Quién es Guillermo Martínez

♦ Nació en Bahía Blanca, Argentina, en 1962.

♦ Se doctoró en Ciencias Matemáticas por la Universidad de Buenos Aires.

♦ Publicó los libros Crímenes imperceptibles, Acerca de Roderer, La mujer y el maestro, La muerte lenta de Luciana B., Yo también tuve una novia bisexual, Una felicidad repulsiva y Los crímenes de Alicia.
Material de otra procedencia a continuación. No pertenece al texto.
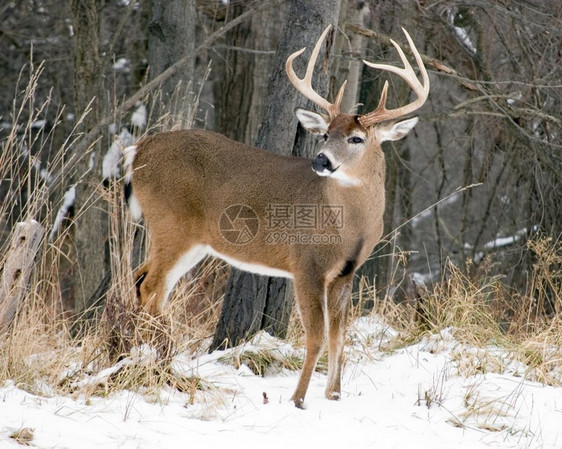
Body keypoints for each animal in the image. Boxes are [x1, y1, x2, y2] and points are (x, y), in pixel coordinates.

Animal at [123, 26, 428, 408]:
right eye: (325, 134)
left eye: (357, 138)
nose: (321, 160)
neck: (349, 225)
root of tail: (138, 150)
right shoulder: (307, 263)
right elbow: (316, 335)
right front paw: (298, 399)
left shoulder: (347, 272)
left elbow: (339, 334)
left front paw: (334, 395)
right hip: (171, 224)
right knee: (150, 285)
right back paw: (161, 357)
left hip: (192, 241)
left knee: (144, 281)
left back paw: (146, 353)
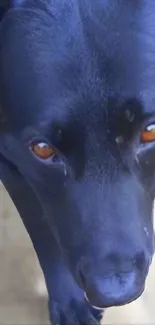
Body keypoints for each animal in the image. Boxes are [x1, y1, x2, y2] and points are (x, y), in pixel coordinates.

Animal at [0, 0, 154, 322]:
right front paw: (70, 304)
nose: (117, 291)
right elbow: (43, 235)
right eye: (42, 149)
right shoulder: (12, 165)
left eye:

También los ensayos Borges y la matemática, La fórmula de la inmortalidad, Gödel para todos (en colaboración con Gustavo Piñeiro) y La razón literaria.

♦ Recibió numerosos galardones, como el Premio Planeta en 2003 por su novela Crímenes imperceptibles; el Premio del Fondo Nacional de las Artes por su libro de cuentos Infierno grande. En 2015 obtuvo el Premio Hispanoamericano de Cuento Gabriel García Márquez con Una felicidad repulsiva; y el Premio Nadal por su novela Los crímenes de Alicia.

♦ Sus libros Crímenes imperceptibles y Una madre protectora fueron adaptados al cine. Su obra fue traducida a más de 40 idiomas.